WHAT YOU ARE ASKED TO DO:
Return, character for character, the lines of the rows below, beginning with the line that contains "name author: A. Gray" and stopping after the line that contains "state / province: Yunnan".

WORKING DATA:
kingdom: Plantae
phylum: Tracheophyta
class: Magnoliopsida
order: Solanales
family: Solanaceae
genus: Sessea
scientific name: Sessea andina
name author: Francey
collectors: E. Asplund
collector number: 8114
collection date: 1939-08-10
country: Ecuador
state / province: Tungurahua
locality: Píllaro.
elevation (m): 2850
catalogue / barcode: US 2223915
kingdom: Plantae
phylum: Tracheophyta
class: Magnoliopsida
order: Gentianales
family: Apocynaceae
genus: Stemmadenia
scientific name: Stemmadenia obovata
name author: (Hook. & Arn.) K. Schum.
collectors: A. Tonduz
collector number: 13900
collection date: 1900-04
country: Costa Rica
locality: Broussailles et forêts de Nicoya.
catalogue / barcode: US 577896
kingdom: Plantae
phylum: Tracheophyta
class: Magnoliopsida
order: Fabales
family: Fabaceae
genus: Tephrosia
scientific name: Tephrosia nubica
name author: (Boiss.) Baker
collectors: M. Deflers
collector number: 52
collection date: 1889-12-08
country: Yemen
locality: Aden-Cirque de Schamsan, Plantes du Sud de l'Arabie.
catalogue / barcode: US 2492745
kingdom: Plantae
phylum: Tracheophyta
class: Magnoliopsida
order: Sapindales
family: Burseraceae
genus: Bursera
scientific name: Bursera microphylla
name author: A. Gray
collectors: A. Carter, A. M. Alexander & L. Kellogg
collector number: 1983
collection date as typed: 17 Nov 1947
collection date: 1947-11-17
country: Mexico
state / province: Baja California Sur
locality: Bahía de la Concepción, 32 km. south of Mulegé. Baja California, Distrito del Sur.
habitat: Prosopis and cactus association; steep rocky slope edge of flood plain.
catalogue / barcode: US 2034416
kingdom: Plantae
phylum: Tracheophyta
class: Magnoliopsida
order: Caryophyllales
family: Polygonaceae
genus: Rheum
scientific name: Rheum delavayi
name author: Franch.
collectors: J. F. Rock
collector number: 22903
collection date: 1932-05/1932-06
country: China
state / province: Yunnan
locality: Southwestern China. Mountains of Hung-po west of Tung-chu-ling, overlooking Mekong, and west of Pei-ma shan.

OUTPUT FOR THIS TASK:
name author: A. Gray
collectors: A. Carter, A. M. Alexander & L. Kellogg
collector number: 1983
collection date as typed: 17 Nov 1947
collection date: 1947-11-17
country: Mexico
state / province: Baja California Sur
locality: Bahía de la Concepción, 32 km. south of Mulegé. Baja California, Distrito del Sur.
habitat: Prosopis and cactus association; steep rocky slope edge of flood plain.
catalogue / barcode: US 2034416
kingdom: Plantae
phylum: Tracheophyta
class: Magnoliopsida
order: Caryophyllales
family: Polygonaceae
genus: Rheum
scientific name: Rheum delavayi
name author: Franch.
collectors: J. F. Rock
collector number: 22903
collection date: 1932-05/1932-06
country: China
state / province: Yunnan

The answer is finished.